Success, he said, is measured by “getting better every single day.” Every year “is very rewarding, because you see the growth, especially with players that don’t have the background. They’re always growing and learning and getting better.”
The Lobos have some experience this year, with six seniors who have grown within the program, but not much depth: just 11 players, including junior varsity call-ups, after two starters — senior Ingrid Alvarado and her sister, freshman Angie Cervantes — transferred this week to El Modena after a family move. “A big loss,” Holley called it.
Half the team is “newcomers that we’re going through what we did three years ago with [the seniors],” he said. “And [the seniors] are staying on them, to say, ‘Hey, you can do this. We went through this. You can learn this. You’ve just got to give it your all.”
“We get girls who have never touched a ball before,” senior first baseman Maria Castillo said. “Seeing them go from not touching a ball before to simply falling in love with the game is what it’s all about.”

The experience against stronger programs, such as Santiago’s, helps. The Cavaliers (9-3, 3-0) hammered 13 hits behind a nine-for-12, six-run, seven-RBI collaboration from the first three hitters in the lineup and rode senior right-hander Ihilani Berard, who limited Los Amigos to three hits — second- and fourth-inning singles by Alina Mendez and a fifth-inning single by Yvonne Gonzalez — and allowed just one runner past first base.
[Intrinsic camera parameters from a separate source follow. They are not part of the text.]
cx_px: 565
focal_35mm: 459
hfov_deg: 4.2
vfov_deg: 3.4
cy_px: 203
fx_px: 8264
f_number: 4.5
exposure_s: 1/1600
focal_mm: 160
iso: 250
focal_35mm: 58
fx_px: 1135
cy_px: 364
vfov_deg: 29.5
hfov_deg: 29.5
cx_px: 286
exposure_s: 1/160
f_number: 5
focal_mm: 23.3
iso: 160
She struck out nine, five on three pitches.
It was over, for all intents, in the third, all through the top of Santiago’s lineup. Lillian Centeno (three for four) turned a single into a triple when the ball bounced past left fielder Melenny Andrade. Nayelli DeJesus followed with an infield single that Gonzalez, the third baseman, could only knock down, and Marilyn Nuñez homered over the fence in right-center, the first of her three extra-base hits.
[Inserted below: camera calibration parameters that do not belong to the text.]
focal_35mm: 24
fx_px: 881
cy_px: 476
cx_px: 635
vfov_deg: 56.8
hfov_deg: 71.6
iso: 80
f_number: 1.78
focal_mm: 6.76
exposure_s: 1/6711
That might have been it, on a better day, but five errors added up to four unearned runs, three of them with two out as Santiago extended its lead to 6-0 in the fourth, added another pair in the fifth, then put across two more with none out in the sixth to impose the 10-run mercy rule.
“I thought we actually played pretty well,” Holley said. “In the fourth inning, we got the first two out, we had two easy ground balls to get out of the inning, we don’t, and they erupt. And in the fifth inning, it was the same thing, and they explode.”
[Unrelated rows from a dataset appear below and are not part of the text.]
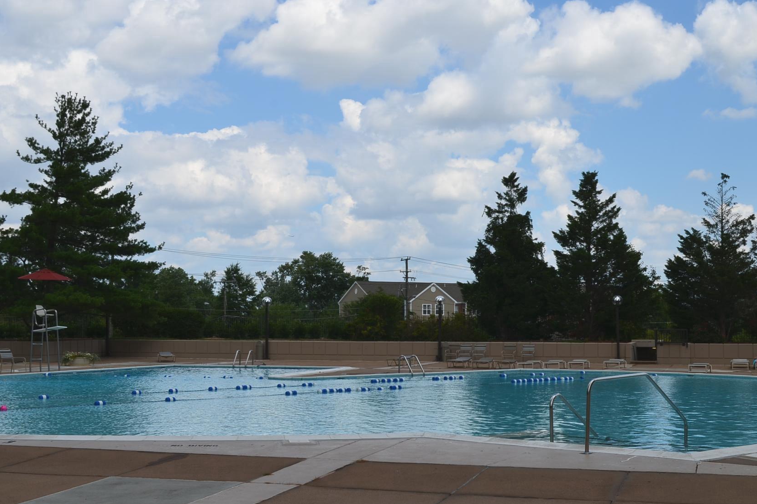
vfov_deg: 25.2
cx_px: 423
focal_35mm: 54
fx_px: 1127
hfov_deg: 37.1
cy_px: 258
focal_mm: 29
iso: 100
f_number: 11
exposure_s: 1/160
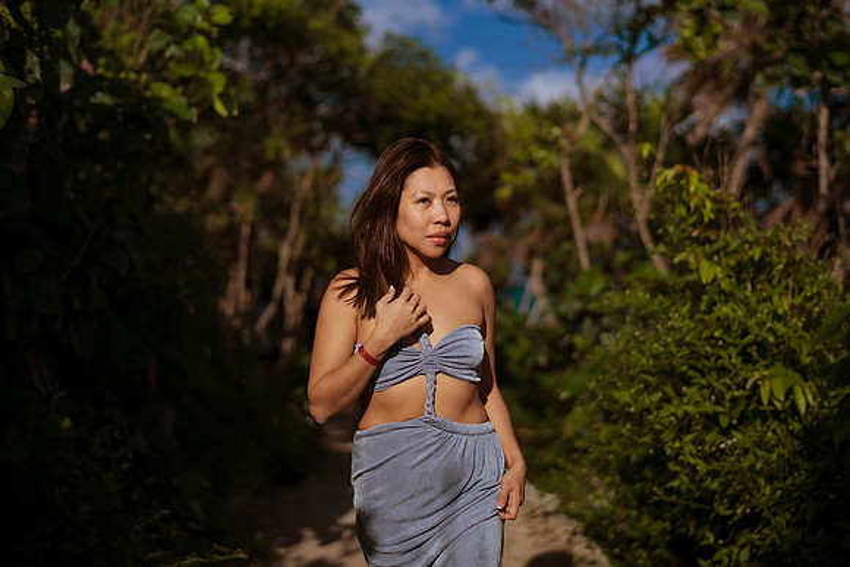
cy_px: 284
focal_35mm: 58
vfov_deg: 23.4
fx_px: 1370
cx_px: 425
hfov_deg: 34.5
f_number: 2
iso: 50
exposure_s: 1/8000
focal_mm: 58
The postseason is within reach. The Lobos figure to battle Savanna (2-12, 1-3) for third place, and they’ve got the advantage after a 7-5 victory in their March 21 Coast League debut and two more meetings ahead.
Three in a row “would say a lot for us,” senior shortstop Leah Lemusu said, “just because I know a lot of people doubt us from previous years we didn’t win many games. ... It would improve our image, and I think it would be exciting for everyone, too.”
The title will go to Santiago, winner of the last three and four of the most recent five Garden Grove League titles, or Anaheim, which captured the last six Orange League championships (with Savanna runner-up the last three). The Colonists (10-1, 2-0), beat Los Amigos, 10-0, in a five-inning game Wednesday. Savanna took both teams the full seven innings.

“This is going to be the hardest year to make the playoffs because the league we’re in is the toughest league we’ve been in,” Holley said. “It would be an even greater accomplishment to do it this year.”
That’s the plan.
“We’ve accomplished so much,” Castillo said. “And we have even more to accomplish.”